Article’s

THE CASCADING EFFECT OF INVERTED DUTY STRUCTURE ON WORKING CAPITAL AND COMPLIANCE: AN EMPIRICAL ANALYSIS OF INDIA’S GST REGIME

Fatima Begum

(10 – 2025)

DOI: 10.5281/zenodo.17422310

 

The Goods and Services Tax (GST), implemented in India in 2017, aimed to eliminate tax cascading through a seamless Input Tax Credit (ITC) mechanism. However, the Inverted Duty Structure (IDS)—where input tax rates exceed output tax rates—has created a new form of fiscal distortion. This paper presents empirical evidence from 47 manufacturing firms across three IDS-affected sectors (pharmaceuticals, textiles, and fertilizers) to quantify the impact on working capital and compliance costs.

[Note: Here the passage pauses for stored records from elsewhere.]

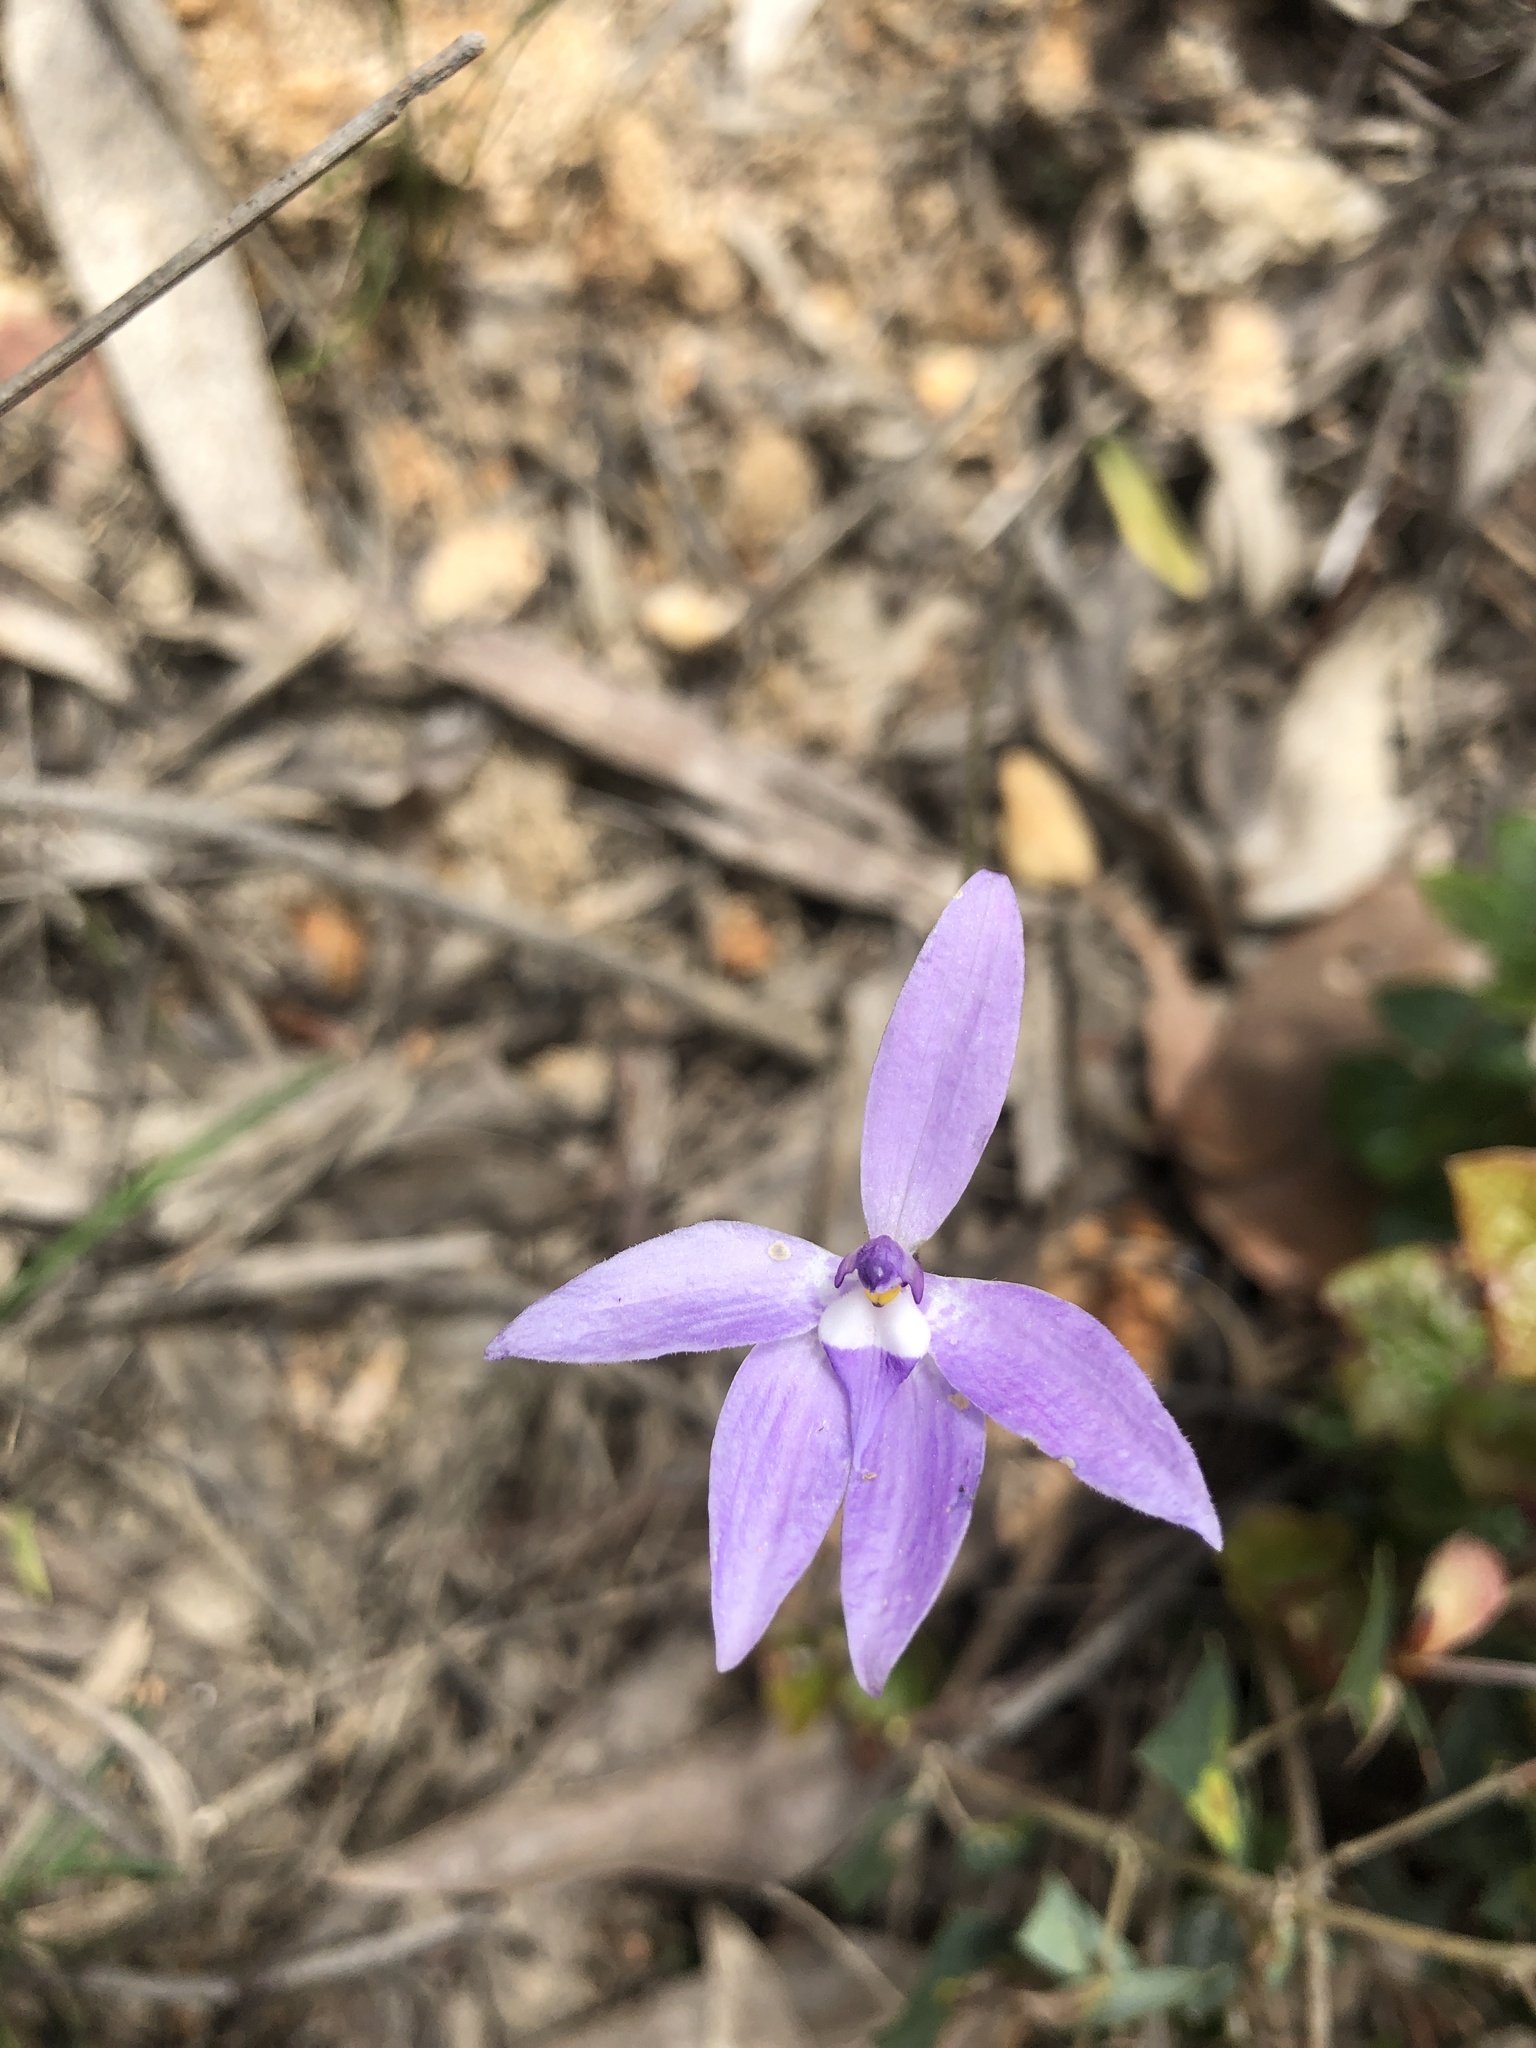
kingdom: Plantae
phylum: Tracheophyta
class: Liliopsida
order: Asparagales
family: Orchidaceae
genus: Caladenia
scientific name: Caladenia major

Using firm-level financial data (2021-2024) and semi-structured interviews with tax practitioners, we find that IDS leads to an average working capital blockage of 8.3% of annual turnover, with refund processing times averaging 147 days despite the statutory 60-day limit. Regression analysis reveals that IDS intensity significantly predicts increased compliance costs (β = 0.67, p < 0.001) and reduced operational efficiency. Our findings suggest that while refund mechanisms provide temporary relief, fundamental rate rationalization is necessary to resolve this structural inefficiency. The study contributes to the literature on value-added tax design and implementation challenges in federal systems.